**Requirement 1:**
Answer the following about the forum thread on Ohio's concealed carry law:
(a) By what percentage does the research cited by the Dispatch say trained personnel's shooting accuracy drops in high-pressure situations?
(b) According to WBNS, in what year did the concealed carry program begin, and how many hours of training did it require?
(c) How many accidental gun deaths a year does the reply posted under GREENCOUNTYPETE report?
**Requirement 2:** Rename "cars" as "vehicles" in the forum thread on Ohio's concealed carry law, and write out the passage from "the drivers licensing" to "in the streets!!!!!" with that change.

**Provided text:**

# Ohio Has Its Own Definition Of A Well-Regulated Militia



## Tom Horn (Feb 10, 2021)

> Look, if the state of Ohio wants to allow anyone to carry a concealed firearm without a permit or training, American law seems to increasingly be on its side. In fact, signs are that the engineered conservative majority on the Supreme Court may erase the authority of other states to govern firearm ownership in a different way. Samuel Alito recently signaled the Constitution-whisperers could throw out a 110-year-old New York gun law on the basis they don't like it. (In oral arguments, Alito took the question at issue in the case—whether the Second Amendment confers a right to carry a firearm outside the home in the interest of self-defense—as a premise for his questioning, which is to say he's already arrived at the conclusion.) But we should probably acknowledge that this is incredibly extreme.
> 
> "It’s a fantasy to think this is going to make us safer," Hamilton County Sheriff Charmaine McGuffey told the _Columbus Dispatch_, which reports McGuffey is one of a number of sheriffs and law-enforcement groups who opposed the bill. (The law also drops an existing requirement for gun owners to tell police they're armed when they're stopped, and lying to police about having a concealed weapon on you will become a misdemeanor offense.) The _Dispatch_ cited research indicating trained personnel see their shooting accuracy drop 40 percent in high-pressure situations. "And that’s for an expert shooter," McGuffey added. "You are going to have people carrying that have no training." According to WBNS in Columbus, the concealed carry program began in 2004 and required 12 hours of training.
> 
> ...


----------



## GREENCOUNTYPETE (Jul 25, 2006)

huzzah for Ohio , finally recognizing a citizens rights!

the drivers licensing as an example is flawed , since 2020 they have been passing out test free drivers licenses 

even before that 250 million cars 400 million guns 

kids as young as 14 hunting alone with guns 

about 460 accidental gun deaths a year no not thousand , just around 450-460 a year 

cars 36-40 THOUSAND a year 

Oh the blood witll run in the streets!!!!!

**Given records:**
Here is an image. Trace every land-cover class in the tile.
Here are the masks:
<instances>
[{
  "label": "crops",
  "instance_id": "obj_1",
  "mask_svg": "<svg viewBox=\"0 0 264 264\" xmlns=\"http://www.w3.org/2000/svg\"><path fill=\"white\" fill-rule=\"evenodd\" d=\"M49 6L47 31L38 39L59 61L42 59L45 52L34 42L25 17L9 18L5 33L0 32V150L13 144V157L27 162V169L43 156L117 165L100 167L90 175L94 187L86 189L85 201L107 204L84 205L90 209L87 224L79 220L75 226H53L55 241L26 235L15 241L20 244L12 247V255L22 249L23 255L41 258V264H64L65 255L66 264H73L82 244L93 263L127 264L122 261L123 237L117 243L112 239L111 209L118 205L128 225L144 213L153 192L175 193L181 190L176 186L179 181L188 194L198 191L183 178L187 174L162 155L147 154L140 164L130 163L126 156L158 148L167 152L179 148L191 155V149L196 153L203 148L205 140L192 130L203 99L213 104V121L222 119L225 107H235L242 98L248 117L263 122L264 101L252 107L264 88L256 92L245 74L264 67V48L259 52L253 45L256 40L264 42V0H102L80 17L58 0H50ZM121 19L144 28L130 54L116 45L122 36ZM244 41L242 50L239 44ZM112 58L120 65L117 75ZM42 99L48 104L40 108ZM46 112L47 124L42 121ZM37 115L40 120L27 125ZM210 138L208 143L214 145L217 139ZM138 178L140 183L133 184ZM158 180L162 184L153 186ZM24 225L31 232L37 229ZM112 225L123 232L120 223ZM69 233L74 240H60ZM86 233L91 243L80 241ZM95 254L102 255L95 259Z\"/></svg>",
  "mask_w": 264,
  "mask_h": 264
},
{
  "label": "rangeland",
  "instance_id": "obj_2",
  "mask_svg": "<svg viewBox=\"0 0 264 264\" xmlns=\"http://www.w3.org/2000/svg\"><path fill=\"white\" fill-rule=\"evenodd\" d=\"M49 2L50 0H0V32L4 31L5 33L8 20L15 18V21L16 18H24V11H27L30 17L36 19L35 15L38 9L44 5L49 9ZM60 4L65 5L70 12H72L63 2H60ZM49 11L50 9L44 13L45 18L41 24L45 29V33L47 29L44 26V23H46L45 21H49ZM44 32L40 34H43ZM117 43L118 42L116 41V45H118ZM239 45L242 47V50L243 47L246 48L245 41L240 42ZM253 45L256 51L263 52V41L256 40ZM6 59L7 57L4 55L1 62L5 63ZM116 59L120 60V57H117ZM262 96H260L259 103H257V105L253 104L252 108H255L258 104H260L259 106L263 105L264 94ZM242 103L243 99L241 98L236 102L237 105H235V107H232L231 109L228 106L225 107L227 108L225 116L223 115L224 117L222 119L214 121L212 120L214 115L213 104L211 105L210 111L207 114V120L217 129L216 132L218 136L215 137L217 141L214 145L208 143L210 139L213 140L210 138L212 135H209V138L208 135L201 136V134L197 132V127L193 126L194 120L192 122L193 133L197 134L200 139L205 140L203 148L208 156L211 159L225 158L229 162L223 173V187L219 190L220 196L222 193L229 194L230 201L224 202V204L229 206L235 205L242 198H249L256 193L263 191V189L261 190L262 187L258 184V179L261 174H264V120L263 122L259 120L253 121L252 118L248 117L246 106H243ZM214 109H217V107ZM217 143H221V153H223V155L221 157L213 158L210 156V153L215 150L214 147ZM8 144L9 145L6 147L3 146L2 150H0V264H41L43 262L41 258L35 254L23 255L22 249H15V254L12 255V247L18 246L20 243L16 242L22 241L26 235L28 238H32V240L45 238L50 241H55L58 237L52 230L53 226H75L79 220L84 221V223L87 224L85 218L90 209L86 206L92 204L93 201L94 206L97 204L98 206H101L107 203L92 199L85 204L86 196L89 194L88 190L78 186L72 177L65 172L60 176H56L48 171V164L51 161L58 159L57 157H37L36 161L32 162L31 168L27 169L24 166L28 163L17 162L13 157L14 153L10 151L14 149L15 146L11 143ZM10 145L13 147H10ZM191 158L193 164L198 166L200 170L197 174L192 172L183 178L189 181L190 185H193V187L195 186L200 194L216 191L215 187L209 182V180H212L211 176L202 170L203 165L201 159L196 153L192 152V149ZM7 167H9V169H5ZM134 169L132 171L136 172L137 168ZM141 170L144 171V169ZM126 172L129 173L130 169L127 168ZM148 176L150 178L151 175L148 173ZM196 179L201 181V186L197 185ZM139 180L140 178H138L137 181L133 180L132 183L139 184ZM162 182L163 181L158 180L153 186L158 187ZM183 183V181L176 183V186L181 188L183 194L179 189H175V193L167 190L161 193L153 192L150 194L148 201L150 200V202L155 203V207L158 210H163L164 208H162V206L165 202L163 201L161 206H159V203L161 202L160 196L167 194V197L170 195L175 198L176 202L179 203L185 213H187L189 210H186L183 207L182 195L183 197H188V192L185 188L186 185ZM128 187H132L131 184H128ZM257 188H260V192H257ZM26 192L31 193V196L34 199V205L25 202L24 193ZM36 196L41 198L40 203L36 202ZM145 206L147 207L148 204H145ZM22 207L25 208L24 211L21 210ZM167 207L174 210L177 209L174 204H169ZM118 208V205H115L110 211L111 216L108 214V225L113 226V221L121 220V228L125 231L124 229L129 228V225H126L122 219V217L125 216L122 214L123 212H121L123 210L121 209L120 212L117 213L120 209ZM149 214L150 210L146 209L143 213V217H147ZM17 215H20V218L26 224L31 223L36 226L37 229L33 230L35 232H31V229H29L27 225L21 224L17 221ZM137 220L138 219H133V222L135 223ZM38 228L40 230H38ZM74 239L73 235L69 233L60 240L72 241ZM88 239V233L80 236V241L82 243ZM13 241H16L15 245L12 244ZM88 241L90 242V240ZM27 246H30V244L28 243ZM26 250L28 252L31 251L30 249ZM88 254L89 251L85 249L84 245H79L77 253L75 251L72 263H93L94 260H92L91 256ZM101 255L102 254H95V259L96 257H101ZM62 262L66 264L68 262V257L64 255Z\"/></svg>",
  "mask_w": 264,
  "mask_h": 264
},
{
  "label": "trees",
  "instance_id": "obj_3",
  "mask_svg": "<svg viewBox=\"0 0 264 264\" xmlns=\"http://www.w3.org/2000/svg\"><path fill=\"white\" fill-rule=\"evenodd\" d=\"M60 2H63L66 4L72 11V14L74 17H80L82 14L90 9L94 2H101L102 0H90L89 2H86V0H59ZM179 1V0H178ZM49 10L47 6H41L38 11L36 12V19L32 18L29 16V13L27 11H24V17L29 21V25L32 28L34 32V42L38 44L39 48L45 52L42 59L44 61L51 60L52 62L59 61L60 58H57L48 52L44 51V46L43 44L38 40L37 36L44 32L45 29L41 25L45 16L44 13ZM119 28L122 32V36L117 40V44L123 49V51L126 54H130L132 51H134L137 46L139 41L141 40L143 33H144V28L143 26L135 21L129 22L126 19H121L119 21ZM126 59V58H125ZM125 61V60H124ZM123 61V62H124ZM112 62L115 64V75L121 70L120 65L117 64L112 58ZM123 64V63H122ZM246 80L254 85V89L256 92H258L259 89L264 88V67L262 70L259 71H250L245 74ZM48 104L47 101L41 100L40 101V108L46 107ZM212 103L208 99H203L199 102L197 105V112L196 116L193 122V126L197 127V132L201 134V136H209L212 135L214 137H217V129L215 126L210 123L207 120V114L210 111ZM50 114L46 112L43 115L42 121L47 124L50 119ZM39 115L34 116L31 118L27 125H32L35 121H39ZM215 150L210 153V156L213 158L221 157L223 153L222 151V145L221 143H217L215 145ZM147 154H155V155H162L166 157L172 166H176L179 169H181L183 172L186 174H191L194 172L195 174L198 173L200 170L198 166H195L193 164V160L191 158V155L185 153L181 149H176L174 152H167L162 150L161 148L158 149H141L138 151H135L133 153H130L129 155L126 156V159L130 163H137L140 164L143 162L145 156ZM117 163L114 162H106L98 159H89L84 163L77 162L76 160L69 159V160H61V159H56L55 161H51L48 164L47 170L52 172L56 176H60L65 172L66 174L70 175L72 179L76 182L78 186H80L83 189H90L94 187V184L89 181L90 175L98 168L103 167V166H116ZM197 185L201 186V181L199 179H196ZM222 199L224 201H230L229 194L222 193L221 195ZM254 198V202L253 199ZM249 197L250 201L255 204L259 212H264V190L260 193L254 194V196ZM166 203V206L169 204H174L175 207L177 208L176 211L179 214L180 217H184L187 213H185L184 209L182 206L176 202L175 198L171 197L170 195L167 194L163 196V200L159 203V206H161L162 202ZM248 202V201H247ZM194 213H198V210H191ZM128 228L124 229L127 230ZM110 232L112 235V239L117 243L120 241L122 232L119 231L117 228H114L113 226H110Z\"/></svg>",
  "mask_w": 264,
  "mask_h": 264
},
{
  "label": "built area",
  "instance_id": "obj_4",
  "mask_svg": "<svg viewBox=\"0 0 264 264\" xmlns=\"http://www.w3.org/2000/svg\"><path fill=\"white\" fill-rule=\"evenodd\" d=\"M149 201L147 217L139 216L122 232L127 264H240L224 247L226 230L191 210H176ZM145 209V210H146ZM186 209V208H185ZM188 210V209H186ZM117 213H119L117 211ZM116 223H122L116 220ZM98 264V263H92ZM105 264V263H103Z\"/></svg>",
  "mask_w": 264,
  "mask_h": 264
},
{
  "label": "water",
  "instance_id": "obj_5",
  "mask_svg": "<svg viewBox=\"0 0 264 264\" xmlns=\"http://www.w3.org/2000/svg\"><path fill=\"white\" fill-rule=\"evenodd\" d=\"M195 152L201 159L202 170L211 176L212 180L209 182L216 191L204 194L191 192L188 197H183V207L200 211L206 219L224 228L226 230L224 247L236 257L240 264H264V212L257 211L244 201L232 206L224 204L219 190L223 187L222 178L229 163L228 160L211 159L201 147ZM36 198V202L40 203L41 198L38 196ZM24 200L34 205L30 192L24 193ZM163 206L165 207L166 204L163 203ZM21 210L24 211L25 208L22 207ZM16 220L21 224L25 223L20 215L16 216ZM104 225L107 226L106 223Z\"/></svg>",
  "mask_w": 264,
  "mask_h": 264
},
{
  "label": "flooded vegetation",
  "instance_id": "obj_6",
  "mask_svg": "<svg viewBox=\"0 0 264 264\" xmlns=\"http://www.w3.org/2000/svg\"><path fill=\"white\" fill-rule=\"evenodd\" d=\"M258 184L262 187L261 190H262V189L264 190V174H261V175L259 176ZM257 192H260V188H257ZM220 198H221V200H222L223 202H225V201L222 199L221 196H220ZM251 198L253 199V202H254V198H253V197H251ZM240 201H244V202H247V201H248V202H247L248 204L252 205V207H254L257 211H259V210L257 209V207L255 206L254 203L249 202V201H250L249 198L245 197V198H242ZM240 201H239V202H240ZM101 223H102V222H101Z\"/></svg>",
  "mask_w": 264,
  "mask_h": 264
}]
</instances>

**Task result 1:**
(a) 40 percent.
(b) It began in 2004 and required 12 hours of training.
(c) About 450-460 a year.

**Task result 2:**
the drivers licensing as an example is flawed , since 2020 they have been passing out test free drivers licenses 

even before that 250 million vehicles 400 million guns 

kids as young as 14 hunting alone with guns 

about 460 accidental gun deaths a year no not thousand , just around 450-460 a year 

vehicles 36-40 THOUSAND a year 

Oh the blood witll run in the streets!!!!!